Thursday, March 21, 2013

Scaling Land to Fit the Three.js Sun

‹prev | My Chain | next›

After all this time, I still do not quite understand lighting in Three.js. I would like to have sunlight shining down on my awesome river landscape:



The problem is that I have made my river rafting world much larger than the normal DirectionalLight in Three.js. I made the land 5000 by 5000:

  var ground = makeGround(5000);
  // ...
  function makeGround(size) {
    var faces = 100;
    var shape = new THREE.PlaneGeometry(size, size, faces, faces);
    var cover = Physijs.createMaterial(new THREE.MeshPhongMaterial(), 1, 0.1);
    // ...
    var ground = new Physijs.HeightfieldMesh(
      shape, cover, 0
    );
    // ...
  }
If I add a directional light that is equal parts offset in the x, y, and z directions, I get shadows in the scene. But the shadows are only visible in the middle of the river. For much of the beginning part of the journey and much of the end, there are no shadows.

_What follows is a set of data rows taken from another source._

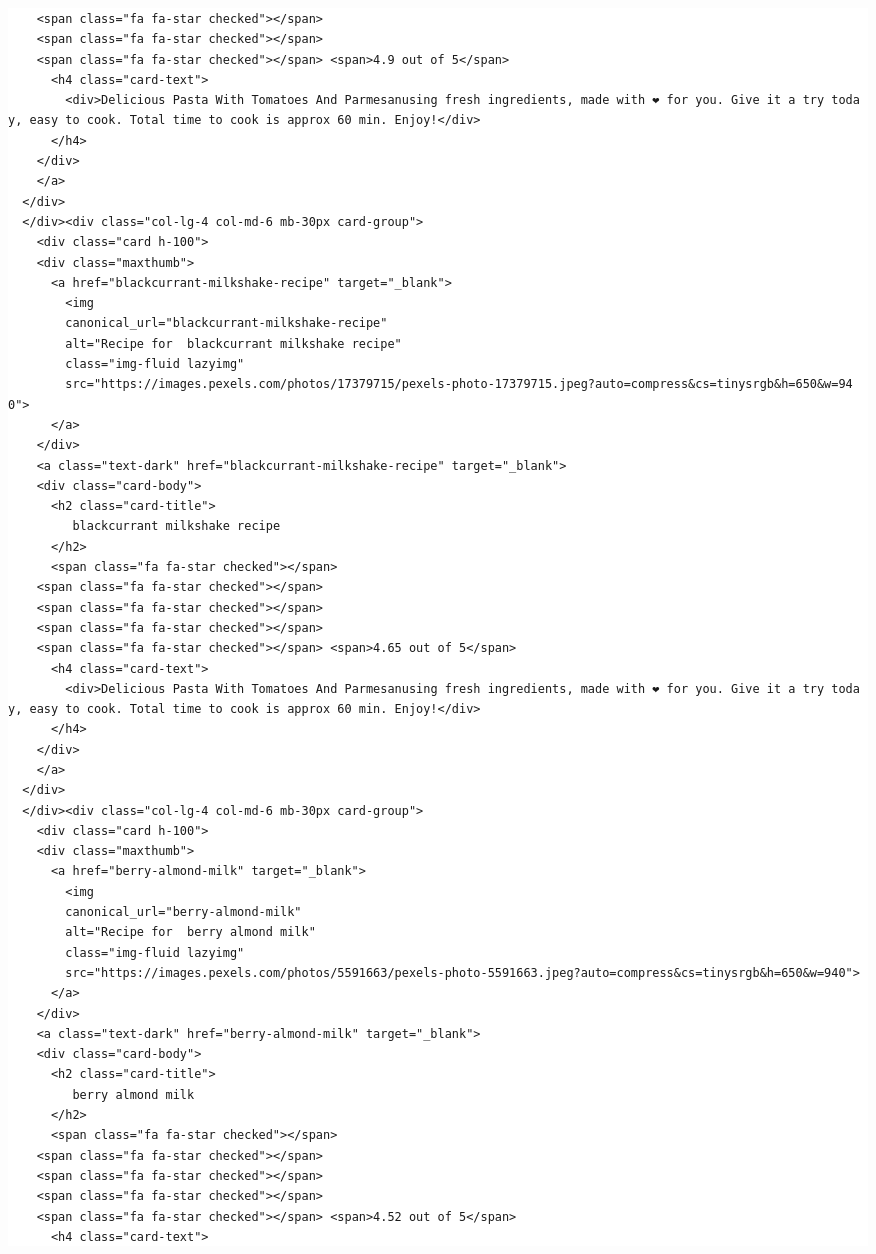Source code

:         <span class="fa fa-star checked"></span>
        <span class="fa fa-star checked"></span>
        <span class="fa fa-star checked"></span> <span>4.9 out of 5</span>
          <h4 class="card-text">
            <div>Delicious Pasta With Tomatoes And Parmesanusing fresh ingredients, made with ❤️ for you. Give it a try today, easy to cook. Total time to cook is approx 60 min. Enjoy!</div>
          </h4>
        </div>
        </a>
      </div>
      </div><div class="col-lg-4 col-md-6 mb-30px card-group">
        <div class="card h-100">
        <div class="maxthumb">
          <a href="blackcurrant-milkshake-recipe" target="_blank">
            <img
            canonical_url="blackcurrant-milkshake-recipe"
            alt="Recipe for  blackcurrant milkshake recipe"
            class="img-fluid lazyimg"
            src="https://images.pexels.com/photos/17379715/pexels-photo-17379715.jpeg?auto=compress&cs=tinysrgb&h=650&w=940">
          </a>
        </div>
        <a class="text-dark" href="blackcurrant-milkshake-recipe" target="_blank">
        <div class="card-body">
          <h2 class="card-title">
             blackcurrant milkshake recipe
          </h2>
          <span class="fa fa-star checked"></span>
        <span class="fa fa-star checked"></span>
        <span class="fa fa-star checked"></span>
        <span class="fa fa-star checked"></span>
        <span class="fa fa-star checked"></span> <span>4.65 out of 5</span>
          <h4 class="card-text">
            <div>Delicious Pasta With Tomatoes And Parmesanusing fresh ingredients, made with ❤️ for you. Give it a try today, easy to cook. Total time to cook is approx 60 min. Enjoy!</div>
          </h4>
        </div>
        </a>
      </div>
      </div><div class="col-lg-4 col-md-6 mb-30px card-group">
        <div class="card h-100">
        <div class="maxthumb">
          <a href="berry-almond-milk" target="_blank">
            <img
            canonical_url="berry-almond-milk"
            alt="Recipe for  berry almond milk"
            class="img-fluid lazyimg"
            src="https://images.pexels.com/photos/5591663/pexels-photo-5591663.jpeg?auto=compress&cs=tinysrgb&h=650&w=940">
          </a>
        </div>
        <a class="text-dark" href="berry-almond-milk" target="_blank">
        <div class="card-body">
          <h2 class="card-title">
             berry almond milk
          </h2>
          <span class="fa fa-star checked"></span>
        <span class="fa fa-star checked"></span>
        <span class="fa fa-star checked"></span>
        <span class="fa fa-star checked"></span>
        <span class="fa fa-star checked"></span> <span>4.52 out of 5</span>
          <h4 class="card-text">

Three.js includes a debugging mechanism for figuring out the shape of lights. So I enable it with the shadowCameraVisible property:
  function addSunlight(scene) {
    var sunlight = new THREE.DirectionalLight();
    sunlight.intensity = 0.5;
    sunlight.castShadow = true;
    sunlight.position.set(1, 1, 1);
    sunlight.shadowCameraVisible = true;
    scene.add(sunlight);
  }
I manually position the camera well away from land to find:



The red “X” marks the orientation of the light source. The yellow box signifies the extent of the shadow making region of the light. In other words: source of the mystery found. My code will only produce shadows in the very center of the game.

To make the shadow box larger, I fiddle with parameters available on DirectionalLight:
  function addSunlight(scene) {
    var sunlight = new THREE.DirectionalLight();
    sunlight.intensity = 0.5;
    sunlight.castShadow = true;
    sunlight.shadowCameraLeft = -1500;
    sunlight.shadowCameraRight = 1500;
    sunlight.shadowCameraTop = 2500;
    sunlight.shadowCameraNear = -2000;
    sunlight.position.set(1, 1, 1);
    sunlight.shadowCameraVisible = true;
    scene.add(sunlight);
  }
This makes for a nice improvement in the shadow casting area of my “Sun” directional light source:



Although it occurs to me. Perhaps I am taking the wrong approach. Instead of making light bigger, perhaps it is easier to scale down everything else. There must be a reason that DirectionalLight defaults to the size that it does.

After removing the shadow box size properties from the sunlight and scaling the playing area down, I am left with this:



I think this is probably the way to go. The overall effect in the game is still not quite right, so I will probably come back to this tomorrow to see if there are some other settings in need of tweaking. But, so far so good with the scaled down approach.


Day #697

3 comments:

  1. I have got exactly the same issue so far. Still working on it! Any improvement you side?

    ReplyDelete
  2. Ijust found a solution for my own problem:
    YOu just nee to remove the normalize() function to have the full control on your shadow and light parameters, from
    light.position.set(5000, 5000, 5000 ).normalize();
    to
    light.position.set(5000, 5000, 5000 );

    Cheerio

    ReplyDelete
    Replies
    1. Nice! I was not aware of the normalize() method -- something else for me to learn about :)

      For me, the problem was the very concept of a shadow box with directional light. Somehow it just didn't seem to fit. Thanks to mucking around with it here, I was eventually able to get it working pretty nicely: http://japhr.blogspot.com/2013/03/threejs-directional-light-shadow-boxes.html.

      Still more for me to learn though!